Patting the Head vs Padding the Pockets
There are many forms of currency. The dollar, the euro, the yen, and many more across the world. But did you know that there is one currency that is universal? You can use it in every country on every continent. It is rarely spoken about. Strangely, you can’t purchase even one stick of gum with it. But it is perhaps the most prolific currency in the entire history of the world. And the most insidious. A currency that has almost ZERO monetary conversion value. Its conversion lulls recipients into a false sense of security. It is warm and fuzzy. You may feel drowsy and unable to operate heavy machinery under its effects.
Femme Filers, I give you: Emotional Currency. For the sake of this conversation, let’s call this currency “Pats.” Made popular in the 1960s when women started to really cross into the workspaces and at its real takeoff in the 1980s when women moved out of the Pink Ghetto (Baby Boom w/Diane Keaton reference – look up this movie!) and into the conference room at alarming rates.
Its wafting and intoxicating scent can leave you feeling you can jump through flaming hoops. Into a 12- foot-deep pool of Great White Sharks. The euphoric serotonin producing scent can make its receiver feel like working 20 out of 24 hours in a herculean effort to be the first one in under a deadline. It lures one into believing that they are THE most special being in the world. It can cause one to overestimate their true value in the eyes of the Converter. It is blinding in its brilliance.
Perhaps the most puzzling of this currency is its ratio of conversion.
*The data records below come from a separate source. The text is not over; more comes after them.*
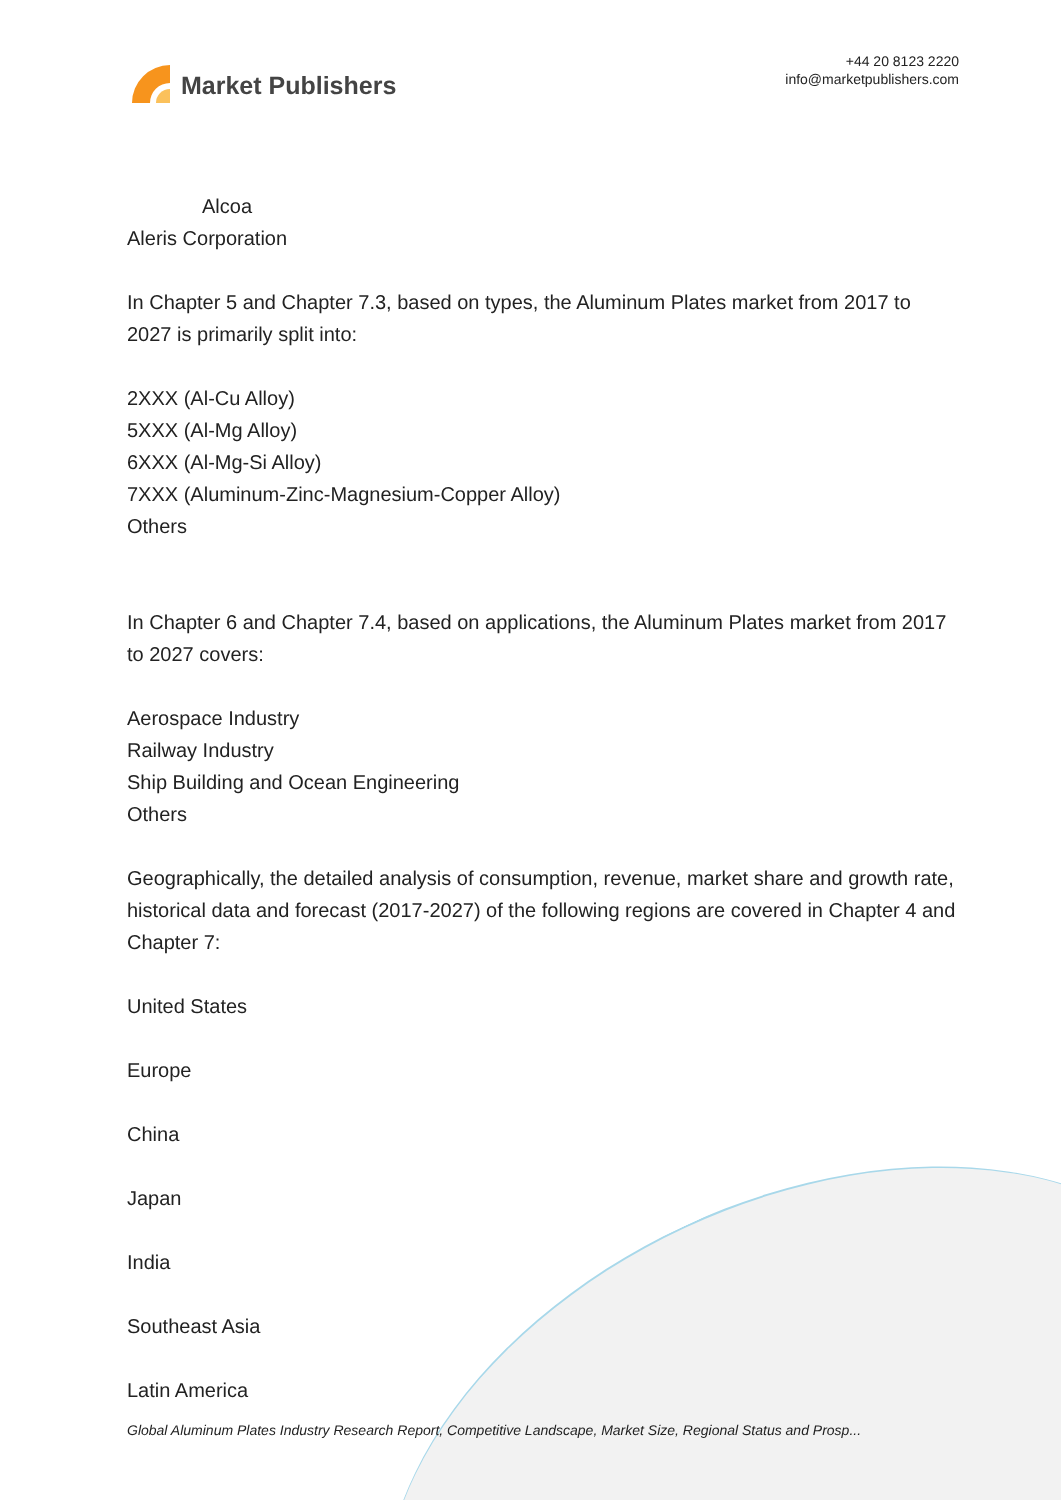Market Publishers
+44 20 8123 2220
info@marketpublishers.com
Alcoa
Aleris Corporation
In Chapter 5 and Chapter 7.3, based on types, the Aluminum Plates market from 2017 to 2027 is primarily split into:
2XXX (Al-Cu Alloy)
5XXX (Al-Mg Alloy)
6XXX (Al-Mg-Si Alloy)
7XXX (Aluminum-Zinc-Magnesium-Copper Alloy)
Others
In Chapter 6 and Chapter 7.4, based on applications, the Aluminum Plates market from 2017 to 2027 covers:
Aerospace Industry
Railway Industry
Ship Building and Ocean Engineering
Others
Geographically, the detailed analysis of consumption, revenue, market share and growth rate, historical data and forecast (2017-2027) of the following regions are covered in Chapter 4 and Chapter 7:
United States
Europe
China
Japan
India
Southeast Asia
Latin America
Global Aluminum Plates Industry Research Report, Competitive Landscape, Market Size, Regional Status and Prosp...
One “Pat” can pay for many hours of overtime. Two “Pats” can buy contemporaneous amounts of additional duties. Five or more “Pats” in a small period could get a “lifetime” of loyalty (Disclaimer: Spans of time may change as the effects of Emotional Currency wear off).
The nauseating truth is that no true currency is exchanged. All the actions/reactions that Emotional Currency elicits have no real value to the recipient. In the end, you get nothing. The most you get is a hangover. With sober clarity comes the reflection of what happened. Do you feel like a sell out?
For the more deluded purveyor of Emotional Currency, one might believe that it’s a two-way street. That they are somehow converting these “Pats” back into some more tangible reward that later will be awarded for all the work. But this isn’t a mortgage. You don’t get to own anything at the end. In fact, you may feel like you gave something away.
But do not fear, my Lovelies! For we have ALL had pockets of “Pats” at one time or another.
The first step is recognizing when someone is trying to pay you in “Pats.” Look for the signs. The overexcited email ending in exclamations points that exclaim what a wonder you are and how on earth could you have come up with something so very efficient. Winks across the boardroom after you have shared your view on an issue that the room has been taxed with solving. The elusive “You take better notes than any of us” in a room full of your contemporaries – that is the three-“Pat” equivalency.
The interesting part is what happens when you stop putting them in your pocket. What happens when the person doing the converting starts realizing that the bank isn’t operating the same as always? They scramble to try and figure out what will work, and it is almost comical to watch.
Let’s be clear. I am not saying that every compliment or kudos is part of this currency exchange. At its core, the word currency is about circulation. Are “Pats” circulating through your bank? Look – you ARE every bit the wonderful ultimate supreme. I believe you are. This is more about the Converter’s desire to use ONE form of currency. If this is the case, ask yourself a very scary question: Why am I being paid in “Pats” over dollars?
If you’re getting both then that is AMAZING! But that is not the reality for many. Take a step back. Have a look. Smack yourself into a reality check.
If your bank is good to take multiple currencies… always make sure the one that converts most often is RESPECT. Aretha said so.